(Camera geometry data)
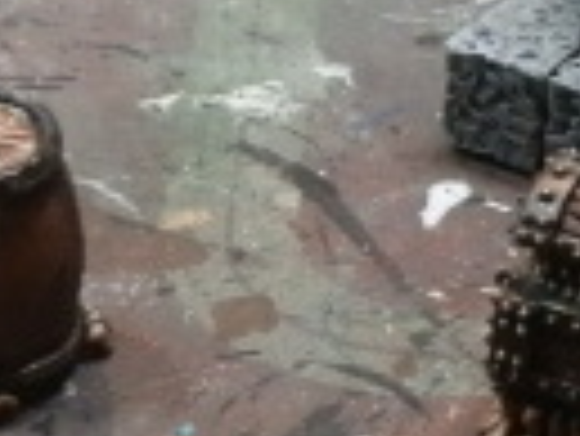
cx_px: 787
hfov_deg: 16.0
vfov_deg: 12.8
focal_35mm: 116
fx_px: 1945
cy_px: 189
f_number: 3.1
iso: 400
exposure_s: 1/80
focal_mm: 5
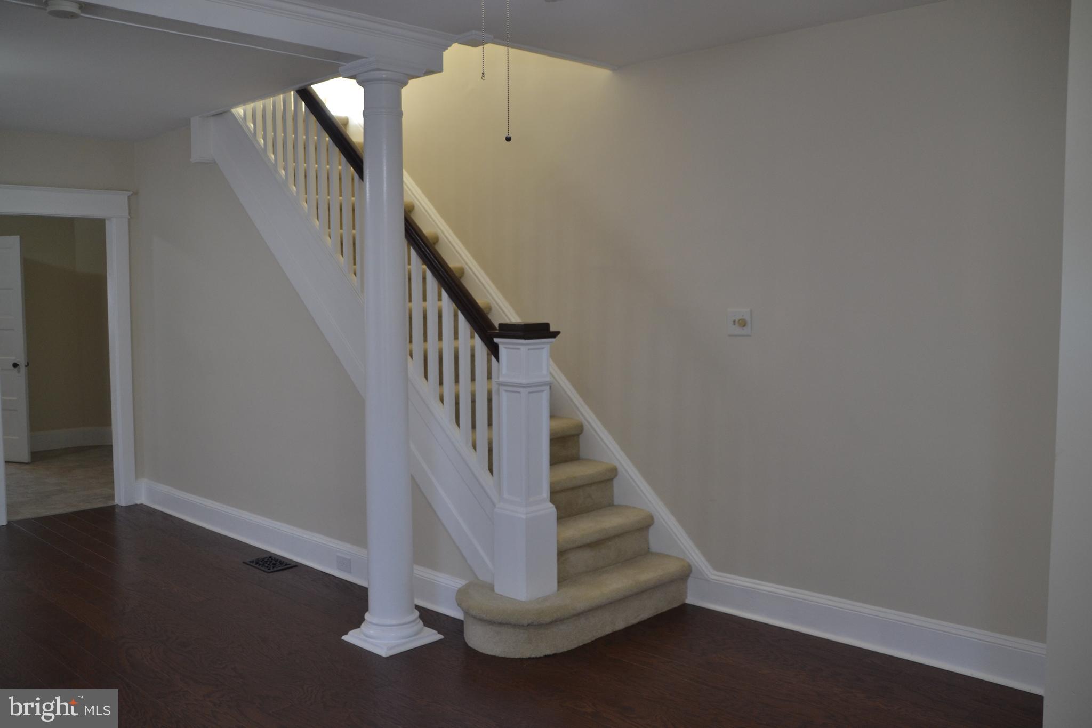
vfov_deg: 41.7
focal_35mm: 32
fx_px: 955
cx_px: 546
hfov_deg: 59.5
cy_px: 364
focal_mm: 21
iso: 400
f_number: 4
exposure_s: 1/60
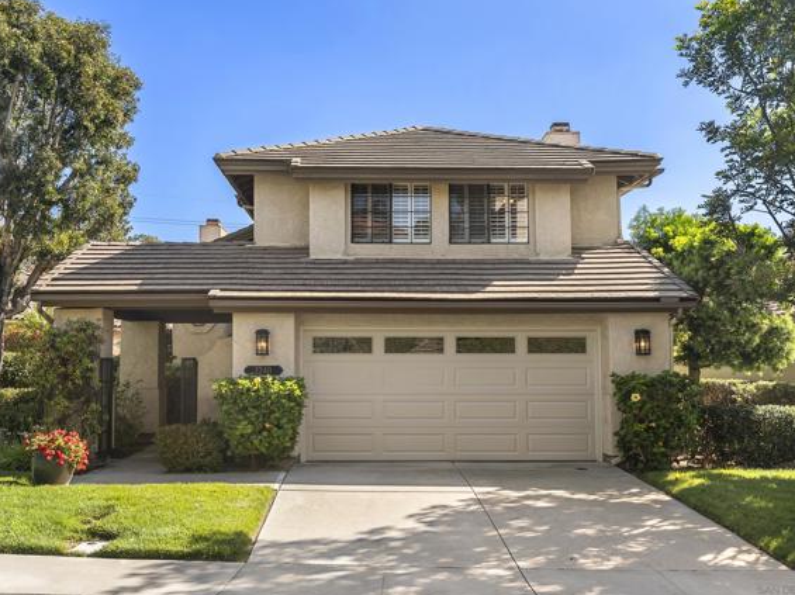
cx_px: 394
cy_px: 297
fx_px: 826
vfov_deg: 39.6
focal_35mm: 36
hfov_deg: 51.4
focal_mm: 33
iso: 500
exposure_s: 1/320
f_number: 8
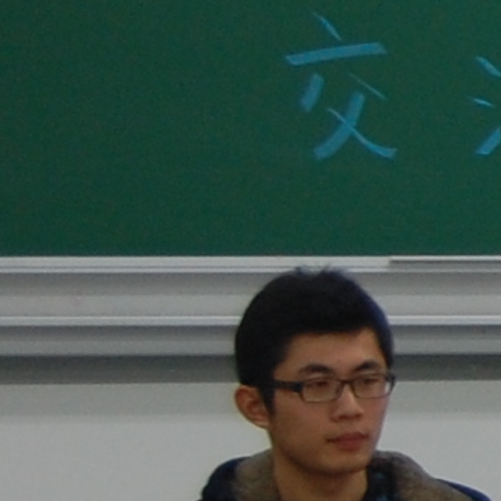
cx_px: 1641
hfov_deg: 4.2
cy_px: 62
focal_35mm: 401
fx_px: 6566
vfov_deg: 4.4
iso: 400
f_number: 4.8
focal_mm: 38
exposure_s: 1/30
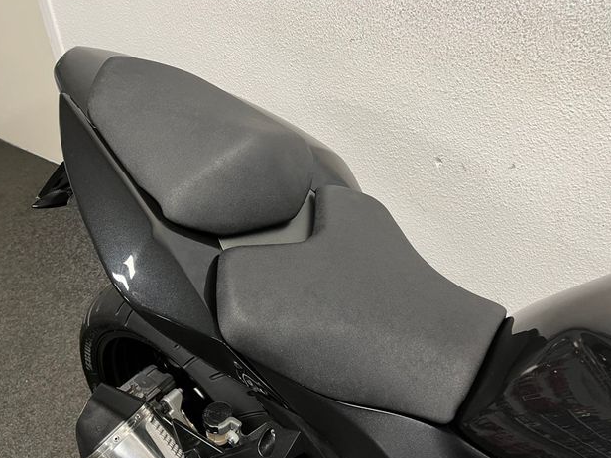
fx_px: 477
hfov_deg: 65.3
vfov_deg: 51.4
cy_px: 227
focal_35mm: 27
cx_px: 305
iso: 100
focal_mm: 5.1
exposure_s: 1/50
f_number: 1.6
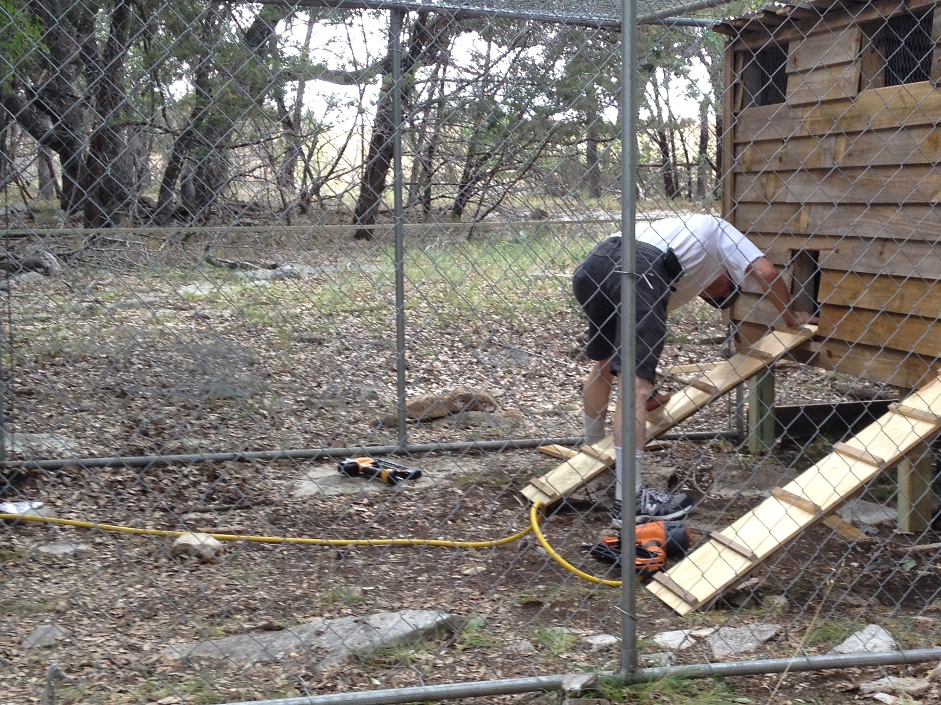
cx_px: 697
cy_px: 343
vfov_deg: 22.3
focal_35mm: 66
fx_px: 1794
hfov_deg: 29.0
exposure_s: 1/120
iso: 80
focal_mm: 4.28
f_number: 2.4
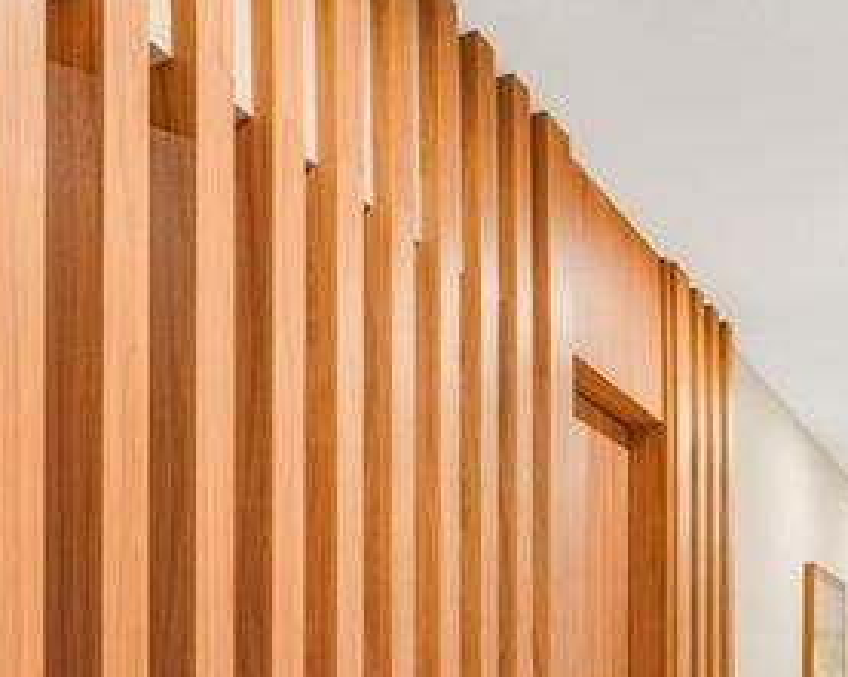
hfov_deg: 42.9
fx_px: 1078
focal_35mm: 43
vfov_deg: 31.9
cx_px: 424
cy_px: 691
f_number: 2.2
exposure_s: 1/40
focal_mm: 12
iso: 100
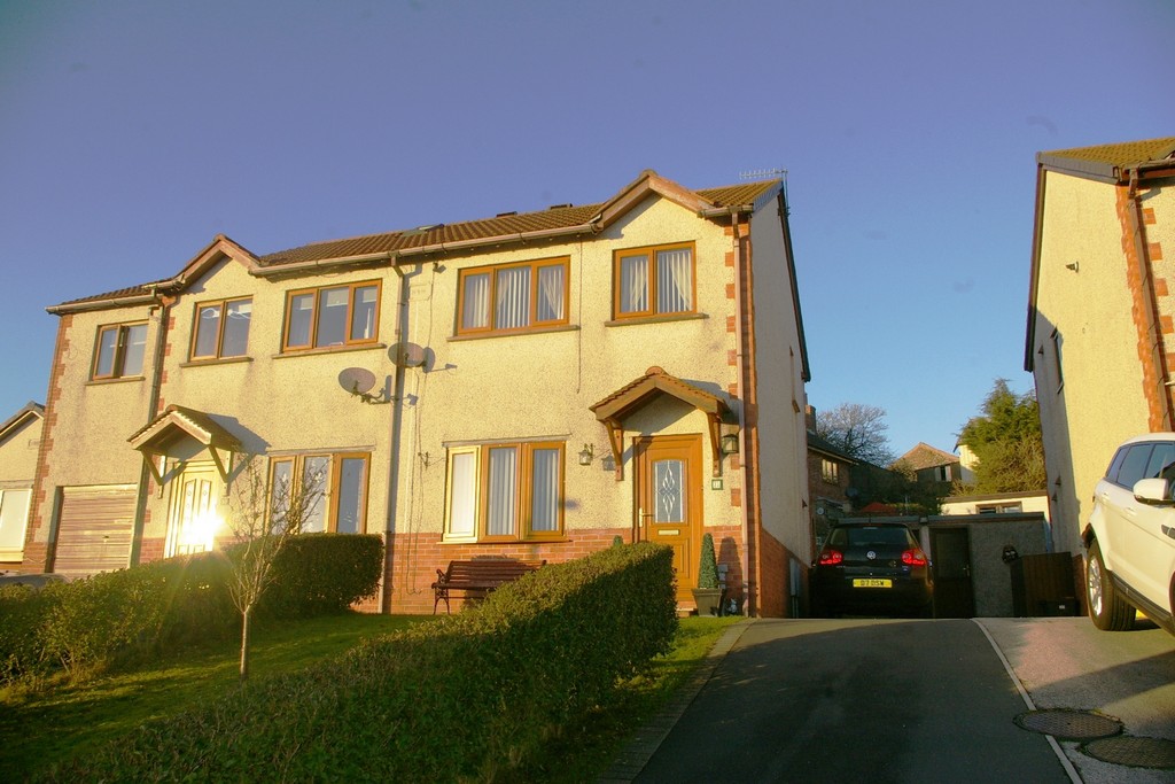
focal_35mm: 27
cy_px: 392
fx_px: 881
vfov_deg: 47.9
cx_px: 588
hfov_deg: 67.4
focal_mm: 18
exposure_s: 1/180
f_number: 11
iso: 200
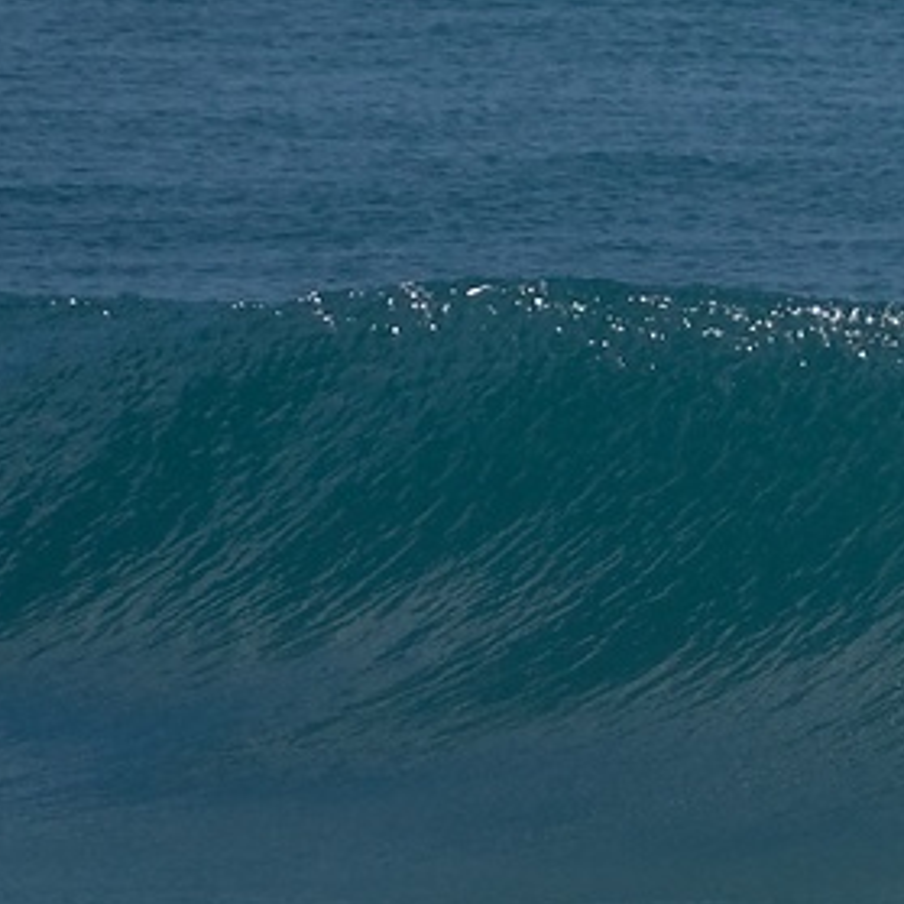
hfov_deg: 0.7
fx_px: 76110
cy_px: 1064
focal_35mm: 2576
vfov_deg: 0.7
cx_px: 1607
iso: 200
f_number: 7.1
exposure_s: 1/2000
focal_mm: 352
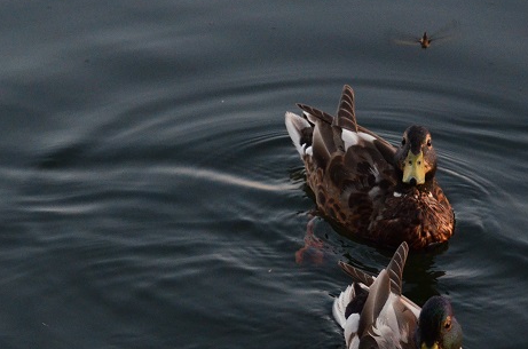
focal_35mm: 228
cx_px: 71
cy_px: 308
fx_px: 3336
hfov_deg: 9.0
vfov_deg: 6.0
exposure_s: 1/500
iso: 2000
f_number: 4.5
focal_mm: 70
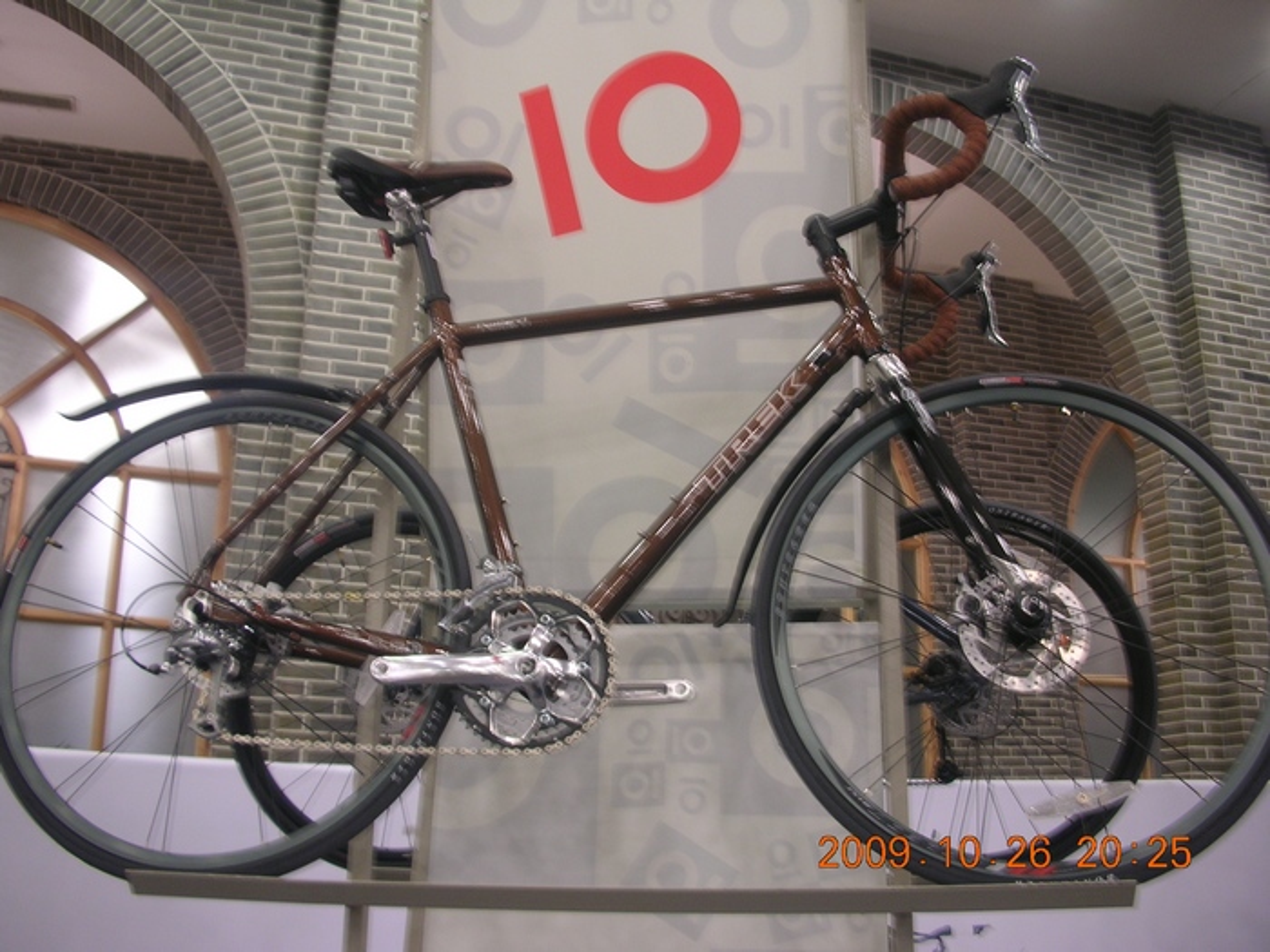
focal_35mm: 35
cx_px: 635
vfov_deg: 40.7
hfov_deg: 52.6
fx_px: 1284
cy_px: 476
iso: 50
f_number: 3
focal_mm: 5.8
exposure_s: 1/4.3
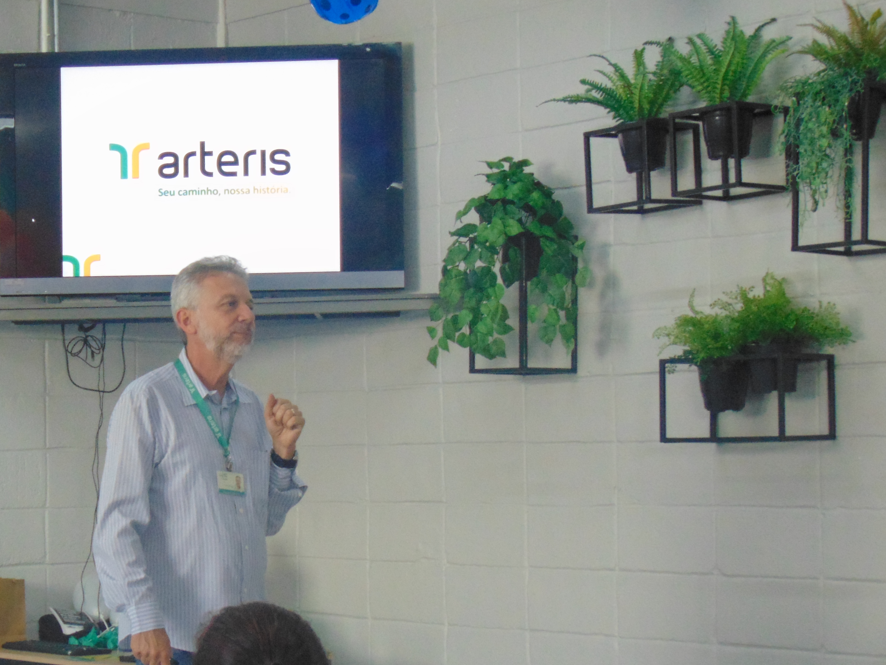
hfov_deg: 20.9
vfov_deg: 15.8
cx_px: 207
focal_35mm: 93
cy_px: 467
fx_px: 2380
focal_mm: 10.8
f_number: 3.6
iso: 320
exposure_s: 1/30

YOUR TASK =
A faithful copy is needed: reproduce all of the data above, leaving the pictures out.

ANSWER SECTION =
cx_px: 787
hfov_deg: 16.0
vfov_deg: 12.8
focal_35mm: 116
fx_px: 1945
cy_px: 189
f_number: 3.1
iso: 400
exposure_s: 1/80
focal_mm: 5
vfov_deg: 41.7
focal_35mm: 32
fx_px: 955
cx_px: 546
hfov_deg: 59.5
cy_px: 364
focal_mm: 21
iso: 400
f_number: 4
exposure_s: 1/60
cx_px: 394
cy_px: 297
fx_px: 826
vfov_deg: 39.6
focal_35mm: 36
hfov_deg: 51.4
focal_mm: 33
iso: 500
exposure_s: 1/320
f_number: 8
cx_px: 1641
hfov_deg: 4.2
cy_px: 62
focal_35mm: 401
fx_px: 6566
vfov_deg: 4.4
iso: 400
f_number: 4.8
focal_mm: 38
exposure_s: 1/30
fx_px: 477
hfov_deg: 65.3
vfov_deg: 51.4
cy_px: 227
focal_35mm: 27
cx_px: 305
iso: 100
focal_mm: 5.1
exposure_s: 1/50
f_number: 1.6
cx_px: 697
cy_px: 343
vfov_deg: 22.3
focal_35mm: 66
fx_px: 1794
hfov_deg: 29.0
exposure_s: 1/120
iso: 80
focal_mm: 4.28
f_number: 2.4
hfov_deg: 42.9
fx_px: 1078
focal_35mm: 43
vfov_deg: 31.9
cx_px: 424
cy_px: 691
f_number: 2.2
exposure_s: 1/40
focal_mm: 12
iso: 100
focal_35mm: 27
cy_px: 392
fx_px: 881
vfov_deg: 47.9
cx_px: 588
hfov_deg: 67.4
focal_mm: 18
exposure_s: 1/180
f_number: 11
iso: 200
hfov_deg: 0.7
fx_px: 76110
cy_px: 1064
focal_35mm: 2576
vfov_deg: 0.7
cx_px: 1607
iso: 200
f_number: 7.1
exposure_s: 1/2000
focal_mm: 352
focal_35mm: 228
cx_px: 71
cy_px: 308
fx_px: 3336
hfov_deg: 9.0
vfov_deg: 6.0
exposure_s: 1/500
iso: 2000
f_number: 4.5
focal_mm: 70
focal_35mm: 35
cx_px: 635
vfov_deg: 40.7
hfov_deg: 52.6
fx_px: 1284
cy_px: 476
iso: 50
f_number: 3
focal_mm: 5.8
exposure_s: 1/4.3
hfov_deg: 20.9
vfov_deg: 15.8
cx_px: 207
focal_35mm: 93
cy_px: 467
fx_px: 2380
focal_mm: 10.8
f_number: 3.6
iso: 320
exposure_s: 1/30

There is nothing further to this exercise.